=== Problem statement ===
Pull every line that includes the word "after" from the data.
*** Opening Provided data ***
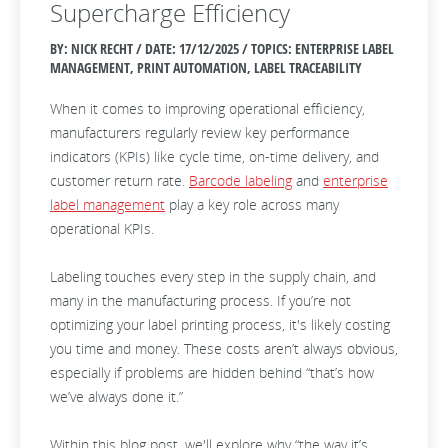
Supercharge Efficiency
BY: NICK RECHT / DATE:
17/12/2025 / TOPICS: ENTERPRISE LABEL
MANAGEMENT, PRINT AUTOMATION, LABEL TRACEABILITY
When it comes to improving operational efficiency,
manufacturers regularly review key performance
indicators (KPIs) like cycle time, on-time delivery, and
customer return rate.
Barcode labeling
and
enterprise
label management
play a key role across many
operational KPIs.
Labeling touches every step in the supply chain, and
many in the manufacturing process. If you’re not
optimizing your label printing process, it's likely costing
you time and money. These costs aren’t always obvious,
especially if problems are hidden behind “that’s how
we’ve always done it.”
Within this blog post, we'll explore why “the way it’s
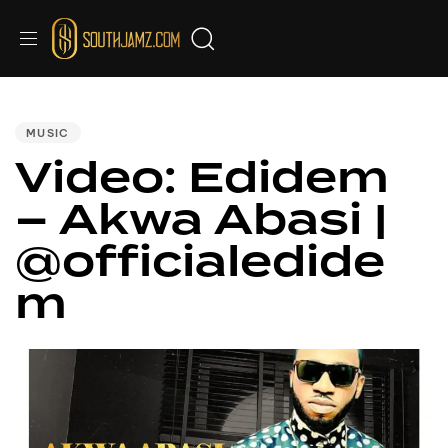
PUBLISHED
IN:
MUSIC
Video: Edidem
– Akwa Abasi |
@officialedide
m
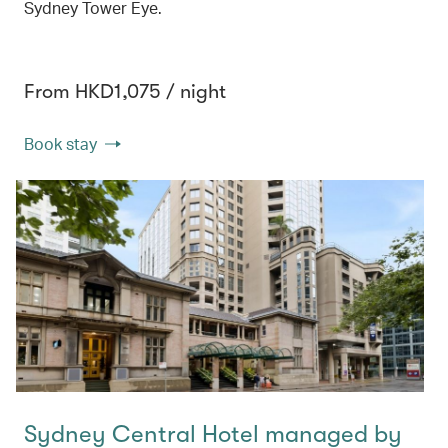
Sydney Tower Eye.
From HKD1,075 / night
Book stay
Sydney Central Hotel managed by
*** Closing Provided data ***
*** Opening Provided data ***
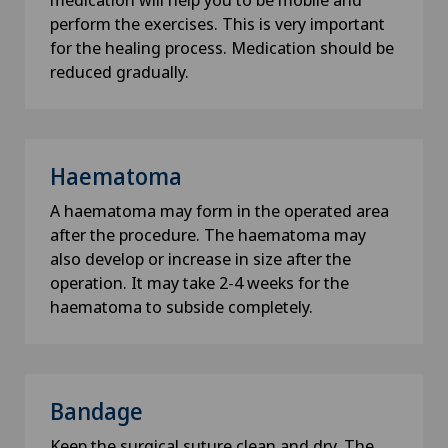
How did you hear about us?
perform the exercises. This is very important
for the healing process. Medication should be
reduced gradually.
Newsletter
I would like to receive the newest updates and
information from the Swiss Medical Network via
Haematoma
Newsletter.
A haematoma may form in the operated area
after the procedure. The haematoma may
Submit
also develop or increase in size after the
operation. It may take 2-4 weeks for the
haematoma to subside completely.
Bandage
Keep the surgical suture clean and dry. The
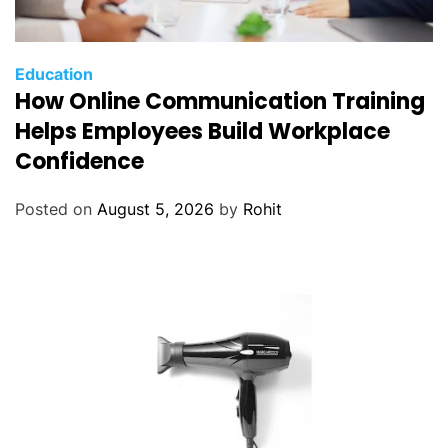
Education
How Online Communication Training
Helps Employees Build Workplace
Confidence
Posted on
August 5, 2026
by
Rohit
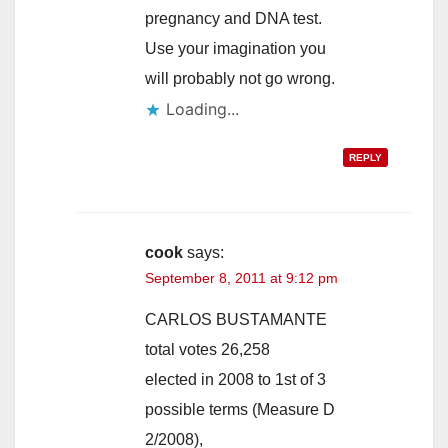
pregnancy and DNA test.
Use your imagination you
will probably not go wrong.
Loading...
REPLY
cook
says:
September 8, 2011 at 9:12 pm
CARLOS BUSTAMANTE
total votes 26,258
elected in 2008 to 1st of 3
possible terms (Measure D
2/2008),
*** Closing Provided data ***
=== Answer for the task ===
after the procedure. The haematoma may
also develop or increase in size after the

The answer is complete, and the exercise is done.